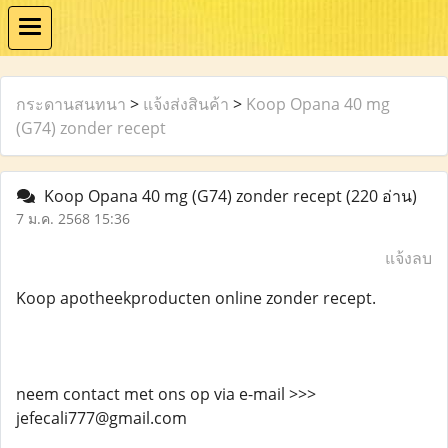
กระดานสนทนา
>
แจ้งส่งสินค้า
>
Koop Opana 40 mg
(G74) zonder recept
Koop Opana 40 mg (G74) zonder recept
(220 อ่าน)
7 ม.ค. 2568 15:36
แจ้งลบ
Koop apotheekproducten online zonder recept.
neem contact met ons op via e-mail >>>
jefecali777@gmail.com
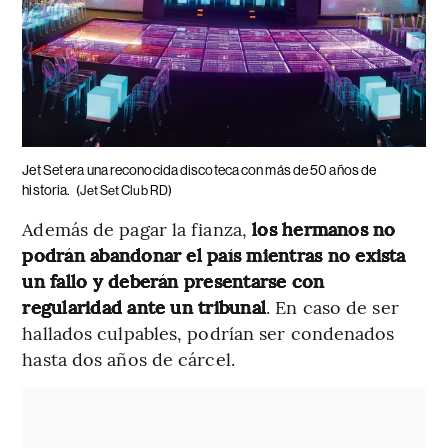
Jet Set era una reconocida discoteca con más de 50 años de
historia.
(Jet Set Club RD)
Además de pagar la fianza,
los hermanos no
podrán abandonar el país mientras no exista
un fallo y deberán presentarse con
regularidad ante un tribunal
. En caso de ser
hallados culpables, podrían ser condenados
hasta dos años de cárcel.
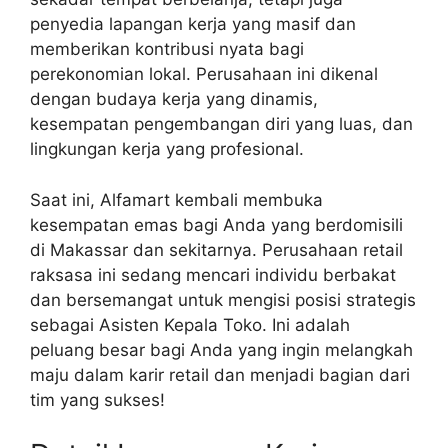
penyedia lapangan kerja yang masif dan
memberikan kontribusi nyata bagi
perekonomian lokal. Perusahaan ini dikenal
dengan budaya kerja yang dinamis,
kesempatan pengembangan diri yang luas, dan
lingkungan kerja yang profesional.
Saat ini, Alfamart kembali membuka
kesempatan emas bagi Anda yang berdomisili
di Makassar dan sekitarnya. Perusahaan retail
raksasa ini sedang mencari individu berbakat
dan bersemangat untuk mengisi posisi strategis
sebagai Asisten Kepala Toko. Ini adalah
peluang besar bagi Anda yang ingin melangkah
maju dalam karir retail dan menjadi bagian dari
tim yang sukses!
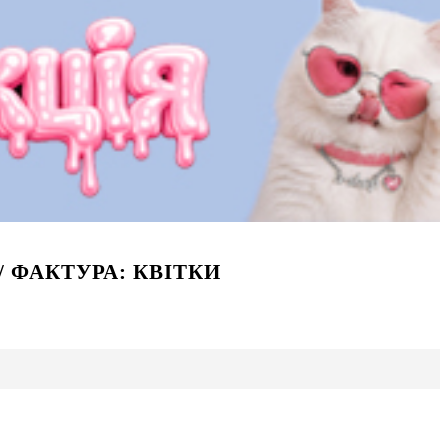
/ ФАКТУРА: КВІТКИ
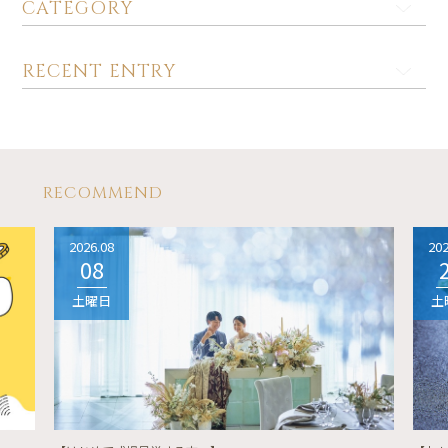
CATEGORY
RECENT ENTRY
RECOMMEND
2026.08
202
08
土曜日
土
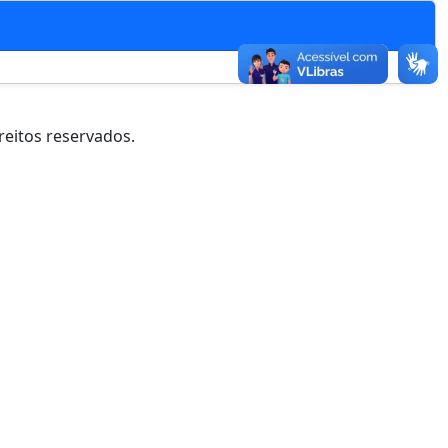
reitos reservados.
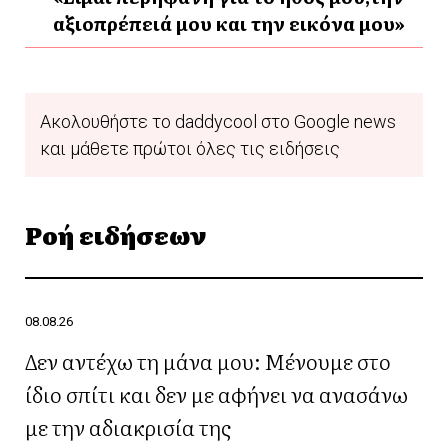
αξιοπρέπειά μου και την εικόνα μου»
Ακολουθήστε το daddycool στο Google news
και μάθετε πρώτοι όλες τις ειδήσεις
Ροή ειδήσεων
08.08.26
Δεν αντέχω τη μάνα μου: Μένουμε στο
ίδιο σπίτι και δεν με αφήνει να ανασάνω
με την αδιακρισία της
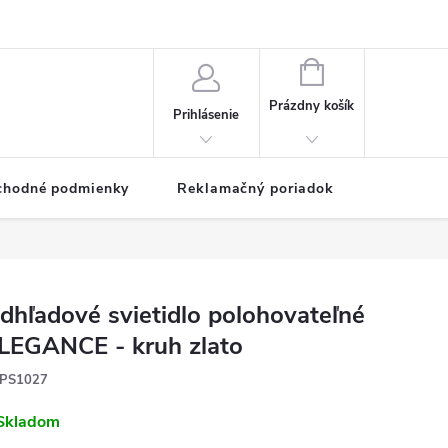
NÁKUPNÝ
KOŠÍK
Prázdny košík
Prihlásenie
chodné podmienky
Reklamačný poriadok
dhľadové svietidlo polohovateľné
LEGANCE - kruh zlato
PS1027
Skladom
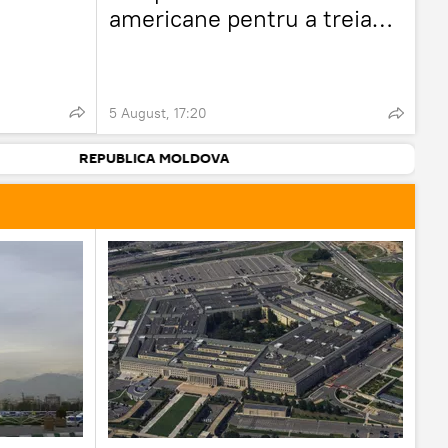
americane pentru a treia
lună consecutiv
5 August, 17:20
REPUBLICA MOLDOVA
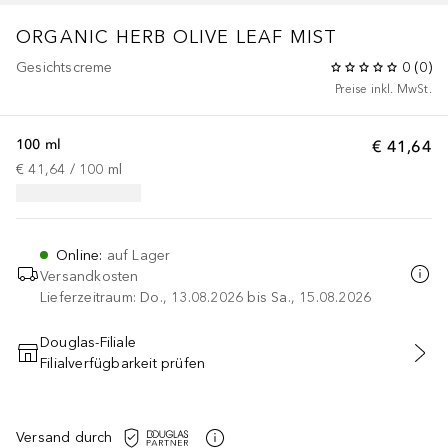
ORGANIC HERB OLIVE LEAF MIST
Gesichtscreme
0
(
0
)
Preise inkl. MwSt.
100 ml
€ 41,64
€ 41,64
 / 
100
ml
Online
:
auf Lager
Versandkosten
Lieferzeitraum: Do., 13.08.2026 bis Sa., 15.08.2026
Douglas-Filiale
Filialverfügbarkeit prüfen
IN DEN WARENKORB
Versand durch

What to do: Reproduce the text of all the entries above, swapping "kesempatan" for "peluang" wherever it occurs and leaving everything else unchanged. Omit the pictures from the answer.

Response area:
กระดานสนทนา
>
แจ้งส่งสินค้า
>
Koop Opana 40 mg
(G74) zonder recept
Koop Opana 40 mg (G74) zonder recept
(220 อ่าน)
7 ม.ค. 2568 15:36
แจ้งลบ
Koop apotheekproducten online zonder recept.
neem contact met ons op via e-mail >>>
jefecali777@gmail.com
Jet Set era una reconocida discoteca con más de 50 años de
historia.
(Jet Set Club RD)
Además de pagar la fianza,
los hermanos no
podrán abandonar el país mientras no exista
un fallo y deberán presentarse con
regularidad ante un tribunal
. En caso de ser
hallados culpables, podrían ser condenados
hasta dos años de cárcel.
penyedia lapangan kerja yang masif dan
memberikan kontribusi nyata bagi
perekonomian lokal. Perusahaan ini dikenal
dengan budaya kerja yang dinamis,
peluang pengembangan diri yang luas, dan
lingkungan kerja yang profesional.
Saat ini, Alfamart kembali membuka
peluang emas bagi Anda yang berdomisili
di Makassar dan sekitarnya. Perusahaan retail
raksasa ini sedang mencari individu berbakat
dan bersemangat untuk mengisi posisi strategis
sebagai Asisten Kepala Toko. Ini adalah
peluang besar bagi Anda yang ingin melangkah
maju dalam karir retail dan menjadi bagian dari
tim yang sukses!
/ ФАКТУРА: КВІТКИ
CATEGORY
RECENT ENTRY
RECOMMEND
2026.08
202
08
土曜日
土
reitos reservados.
αξιοπρέπειά μου και την εικόνα μου»
Ακολουθήστε το daddycool στο Google news
και μάθετε πρώτοι όλες τις ειδήσεις
Ροή ειδήσεων
08.08.26
Δεν αντέχω τη μάνα μου: Μένουμε στο
ίδιο σπίτι και δεν με αφήνει να ανασάνω
με την αδιακρισία της
NÁKUPNÝ
KOŠÍK
Prázdny košík
Prihlásenie
chodné podmienky
Reklamačný poriadok
dhľadové svietidlo polohovateľné
LEGANCE - kruh zlato
PS1027
Skladom
americane pentru a treia
lună consecutiv
5 August, 17:20
REPUBLICA MOLDOVA
ORGANIC HERB OLIVE LEAF MIST
Gesichtscreme
0
(
0
)
Preise inkl. MwSt.
100 ml
€ 41,64
€ 41,64
 / 
100
ml
Online
:
auf Lager
Versandkosten
Lieferzeitraum: Do., 13.08.2026 bis Sa., 15.08.2026
Douglas-Filiale
Filialverfügbarkeit prüfen
IN DEN WARENKORB
Versand durch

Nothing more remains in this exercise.